SMRTα and SMRTτ possess comparable intrinsic repression activities. A, transcriptional repressions by GAL4-SMRTα (full-length) and GAL4-SMRTτ (full-length) are comparable. HEK293 cells were transfected with increasing amounts of GAL4 DBD or GAL4 DBD fusions of either full-length SMRTα (GAL4-SMRTα) or full-length SMRTτ (GAL4-SMRTτ), together with a GAL4-dependent MH100-tk-luc reporter. The relative percentages of luciferase activity in comparison with GAL4 DBD alone (set as 100%) were determined from three independent experiments. B, SMRTα colocalizes with SMRTτ and HDAC4. COS-7 cells were transiently transfected with EGFP-SMRTα (full-length) in combination with FLAG-SMRTτ (full-length) or FLAG-HDAC4. Transfected cells were fixed and immunostained with anti-FLAG monoclonal antibody and rhodamine-conjugated secondary antibody and visualized in comparison with the EGFP-SMRTα signals. Cell nuclei were stained with 4,6-diamidino-2-phenylindole.

Fig. 5.

Molecular determinants of SMRTα preference for PXR binding.
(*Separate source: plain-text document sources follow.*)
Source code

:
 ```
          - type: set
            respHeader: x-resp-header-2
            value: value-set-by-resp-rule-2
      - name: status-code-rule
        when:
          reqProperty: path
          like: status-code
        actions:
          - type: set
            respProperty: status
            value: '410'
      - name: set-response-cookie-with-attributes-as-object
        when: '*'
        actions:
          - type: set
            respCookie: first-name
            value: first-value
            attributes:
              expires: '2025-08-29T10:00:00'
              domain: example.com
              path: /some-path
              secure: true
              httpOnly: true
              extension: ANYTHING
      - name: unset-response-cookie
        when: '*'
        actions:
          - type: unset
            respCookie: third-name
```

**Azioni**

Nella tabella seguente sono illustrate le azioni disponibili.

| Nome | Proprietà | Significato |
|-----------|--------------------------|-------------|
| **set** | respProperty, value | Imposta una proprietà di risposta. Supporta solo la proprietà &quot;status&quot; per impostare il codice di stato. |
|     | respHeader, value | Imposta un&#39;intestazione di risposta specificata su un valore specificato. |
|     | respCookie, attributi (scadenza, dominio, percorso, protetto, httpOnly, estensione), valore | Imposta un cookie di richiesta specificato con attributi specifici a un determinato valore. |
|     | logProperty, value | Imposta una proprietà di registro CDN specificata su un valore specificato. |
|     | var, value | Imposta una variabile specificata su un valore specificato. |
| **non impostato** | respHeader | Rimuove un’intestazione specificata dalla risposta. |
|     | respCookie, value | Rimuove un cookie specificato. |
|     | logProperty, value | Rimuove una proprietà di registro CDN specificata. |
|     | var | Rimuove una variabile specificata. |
A, sequence of the SMRTα-specific 46 amino acids is shown at the top with the flanking SMRTτ sequences shown at the bottom. This SMRTα-specific sequence is inserted after glycine at position 2352 after the distal ID2 corepressor motif (underlined). The numbers indicate amino acid positions. B, the ID2 motif mutation in SMRTα disrupts PXR interaction. The wild-type (WT) GST-SMRTα S1/2 and its site-directed mutants, mID1 (V2142A/I2143A), mID2 (I2345A/I2346A), mID1-2 (V2142A/I2143A, I2345A/I2346A), m3 (S2285E/K2286E/K2287E), and m4 (L2467A/I2468A), were tested for binding with ³⁵S-labeled hPXR and hRARα in a GST pull-down assay. Right, Coomassie blue-stained GST proteins. The mID2-containing mutants (mID2 and mID1-2) show decreased binding to PXR, whereas only mID1-containing mutations (mID1 and mID1-2) affect their interactions with RARα. C, sequence comparison of the SMRTα-specific 46-aa insert and its mutants. The solid line on top marks the 46-aa sequence. Dashed lines represent deletions. The alanine substitutions in the SMRTτ 3G/A and the KYD, K2353A, Y2354A, and D2355A mutants of SMRTα are italicized. The plasmid pACT-SMRTα ID1-2 was used as a template to construct these mutants used in the following assays. D, yeast two-hybrid assays showing interactions of PXR with SMRTα-specific 46-aa-related mutants. Yeast Y190 cells were cotransformed individually with pGBT-hPXR and indicated pACT-SMRTτ/α ID1-2 wild-type and indicated mutant constructs.

Fig. 6.

Expression of SMRT isoforms in human tissues and cancer cells. cDNAs from normal (N) and tumor (T) tissues of the breast, kidney, liver, and prostate and from various established cell lines were amplified using primer sets specific for SMRTα or SMRTτ as described under Materials and Methods. Real-time PCR reactions were performed in an ABI PRISM 7900HT Sequence Detection System. Relative quantification of SMRTα versus SMRTτ was normalized to the internal control β-actin and calculated according to the 2^-ΔΔC_t method. A, SMRTα/τ expression ratios in human normal and tumor tissues. B, relative abundance of SMRTα and SMRTτ among tested human normal and tumor tissues. C, SMRTα/τ expression ratios in established cell lines.